Non perché non siamo motivati.

Non perché non siamo capaci.

Ma perché accade qualcosa che spesso sottovalutiamo: il modo in cui reagiamo agli eventi della giornata.

Non sono gli eventi a cambiare la settimana, ma la nostra reazione

Pensiamo a una situazione comune.

Inizi la settimana con energia.

Poi succede qualcosa:

una riunione che si prolunga più del previsto un imprevisto al lavoro una classe difficile un messaggio che non ti aspettavi un problema organizzativo

L’evento in sé dura pochi minuti.

La reazione emotiva, invece, può durare tutta la giornata.

Ed è proprio lì che il lunedì delle promesse comincia a perdere forza.

Non perché il proposito fosse sbagliato, ma perché abbiamo lasciato che un episodio determinasse il clima emotivo della nostra settimana.

La “gabbia del criceto”

Molte persone iniziano la settimana con buone intenzioni, ma poi entrano in quella che potremmo chiamare la gabbia del criceto.

Una routine che corre veloce:

impegni

telefonate

problemi da risolvere

decisioni da prendere

persone da gestire.

E mentre corriamo dentro questa ruota, ci dimentichiamo proprio dei propositi che avevamo fatto poche ore prima.

Il punto è che non perdiamo i propositi per mancanza di volontà, ma per mancanza di consapevolezza nel momento in cui reagiamo alle cose che accadono.

La differenza tra reagire e scegliere

Qui entra in gioco una piccola ma potente distinzione.

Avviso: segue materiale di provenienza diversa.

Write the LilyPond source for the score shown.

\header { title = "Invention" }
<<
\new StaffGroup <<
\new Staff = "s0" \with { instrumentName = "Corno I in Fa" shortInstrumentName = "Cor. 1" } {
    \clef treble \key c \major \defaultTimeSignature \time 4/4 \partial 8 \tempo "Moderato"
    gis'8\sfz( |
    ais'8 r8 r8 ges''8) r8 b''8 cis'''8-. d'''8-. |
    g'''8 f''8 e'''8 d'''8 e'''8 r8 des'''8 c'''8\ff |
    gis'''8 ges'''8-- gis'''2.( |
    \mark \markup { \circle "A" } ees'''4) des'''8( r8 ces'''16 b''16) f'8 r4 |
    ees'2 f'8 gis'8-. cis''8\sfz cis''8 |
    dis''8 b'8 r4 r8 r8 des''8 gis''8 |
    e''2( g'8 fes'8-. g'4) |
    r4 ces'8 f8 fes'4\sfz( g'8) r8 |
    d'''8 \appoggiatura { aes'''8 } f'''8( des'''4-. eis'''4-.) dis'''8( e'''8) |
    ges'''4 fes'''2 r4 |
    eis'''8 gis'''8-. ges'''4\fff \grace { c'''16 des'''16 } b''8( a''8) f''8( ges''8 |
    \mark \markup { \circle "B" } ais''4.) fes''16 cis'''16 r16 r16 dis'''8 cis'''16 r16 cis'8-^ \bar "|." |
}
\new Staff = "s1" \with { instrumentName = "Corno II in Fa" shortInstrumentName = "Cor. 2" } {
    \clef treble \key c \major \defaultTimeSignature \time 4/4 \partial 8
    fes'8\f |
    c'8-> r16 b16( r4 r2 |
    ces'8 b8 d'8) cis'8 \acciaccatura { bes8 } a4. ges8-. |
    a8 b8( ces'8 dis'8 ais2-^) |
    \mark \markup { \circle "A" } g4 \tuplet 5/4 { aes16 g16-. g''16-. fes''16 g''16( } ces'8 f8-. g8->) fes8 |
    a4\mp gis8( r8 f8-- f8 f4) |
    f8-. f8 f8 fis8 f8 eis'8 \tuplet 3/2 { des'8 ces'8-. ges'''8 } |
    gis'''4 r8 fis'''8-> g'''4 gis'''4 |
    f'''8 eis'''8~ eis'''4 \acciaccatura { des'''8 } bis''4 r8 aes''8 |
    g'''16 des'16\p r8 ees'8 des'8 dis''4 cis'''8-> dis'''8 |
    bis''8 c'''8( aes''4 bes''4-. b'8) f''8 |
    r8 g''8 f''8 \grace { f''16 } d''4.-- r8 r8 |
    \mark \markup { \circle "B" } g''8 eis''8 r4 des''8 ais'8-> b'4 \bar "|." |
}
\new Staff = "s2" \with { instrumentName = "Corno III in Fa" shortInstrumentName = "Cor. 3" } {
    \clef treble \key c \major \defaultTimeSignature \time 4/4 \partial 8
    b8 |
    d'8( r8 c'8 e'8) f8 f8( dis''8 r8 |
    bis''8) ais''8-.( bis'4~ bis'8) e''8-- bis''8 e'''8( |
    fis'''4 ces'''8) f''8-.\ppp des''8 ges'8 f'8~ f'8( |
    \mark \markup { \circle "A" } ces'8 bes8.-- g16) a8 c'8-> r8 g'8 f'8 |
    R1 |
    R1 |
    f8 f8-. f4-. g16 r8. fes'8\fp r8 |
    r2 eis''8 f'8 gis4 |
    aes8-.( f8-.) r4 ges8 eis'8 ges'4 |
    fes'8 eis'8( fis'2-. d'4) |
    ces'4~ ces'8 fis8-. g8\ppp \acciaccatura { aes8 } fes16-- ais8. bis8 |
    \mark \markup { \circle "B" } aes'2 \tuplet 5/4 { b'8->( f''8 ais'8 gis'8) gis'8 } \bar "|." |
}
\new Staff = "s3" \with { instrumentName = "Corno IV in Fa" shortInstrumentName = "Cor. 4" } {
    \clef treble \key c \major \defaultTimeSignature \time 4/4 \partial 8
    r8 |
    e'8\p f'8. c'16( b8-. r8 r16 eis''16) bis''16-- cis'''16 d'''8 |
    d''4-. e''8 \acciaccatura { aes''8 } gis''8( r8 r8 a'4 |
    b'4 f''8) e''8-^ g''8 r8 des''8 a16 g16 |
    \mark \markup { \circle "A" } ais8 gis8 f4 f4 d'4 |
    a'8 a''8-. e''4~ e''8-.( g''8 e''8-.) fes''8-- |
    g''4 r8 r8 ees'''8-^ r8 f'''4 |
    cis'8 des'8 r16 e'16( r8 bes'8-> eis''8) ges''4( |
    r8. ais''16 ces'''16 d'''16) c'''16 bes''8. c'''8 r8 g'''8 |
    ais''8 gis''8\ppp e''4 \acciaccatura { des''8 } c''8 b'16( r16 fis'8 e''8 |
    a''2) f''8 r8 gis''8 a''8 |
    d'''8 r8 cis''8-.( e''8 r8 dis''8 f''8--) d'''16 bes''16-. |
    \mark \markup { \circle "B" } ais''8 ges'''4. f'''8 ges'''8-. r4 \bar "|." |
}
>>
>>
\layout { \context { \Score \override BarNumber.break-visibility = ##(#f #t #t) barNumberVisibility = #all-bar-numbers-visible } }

Reagire significa rispondere in automatico a ciò che accade.

Scegliere significa fermarsi un attimo e decidere come affrontare la situazione.

La differenza sta spesso in pochi secondi.

Un respiro.

Un momento di pausa.

Una domanda semplice:

“Come voglio affrontare questa situazione?”

Quando iniziamo a farlo, succede qualcosa di interessante.

La settimana non diventa perfetta.

Gli imprevisti non spariscono.

Ma non hanno più il potere di cambiare completamente il nostro stato mentale.

Un piccolo esercizio per il lunedì mattina

Se vuoi dare davvero forza ai tuoi buoni propositi settimanali, prova questo semplice esercizio.

Il lunedì mattina scrivi tre cose:

1️⃣ Un’intenzione per la settimana

(ad esempio: restare calmo nelle situazioni difficili)

2️⃣ Un comportamento concreto

(ad esempio: respirare prima di rispondere)

3️⃣ Una parola guida

(es. equilibrio, presenza, lucidità)

Poi tienila con te durante la settimana.

Non per ricordarti di essere perfetto.

Ma per ricordarti chi vuoi essere mentre le cose accadono.

Il vero segreto dei buoni propositi

I buoni propositi non falliscono perché sono sbagliati.

Falliscono perché pensiamo che dipendano dalla settimana perfetta.

In realtà dipendono da qualcosa di molto più semplice e potente:

la nostra capacità di restare presenti mentre la settimana accade.

E forse il vero obiettivo del lunedì non è avere tutto sotto controllo.

Ma imparare a restare in equilibrio anche quando le cose non vanno come avevamo previsto.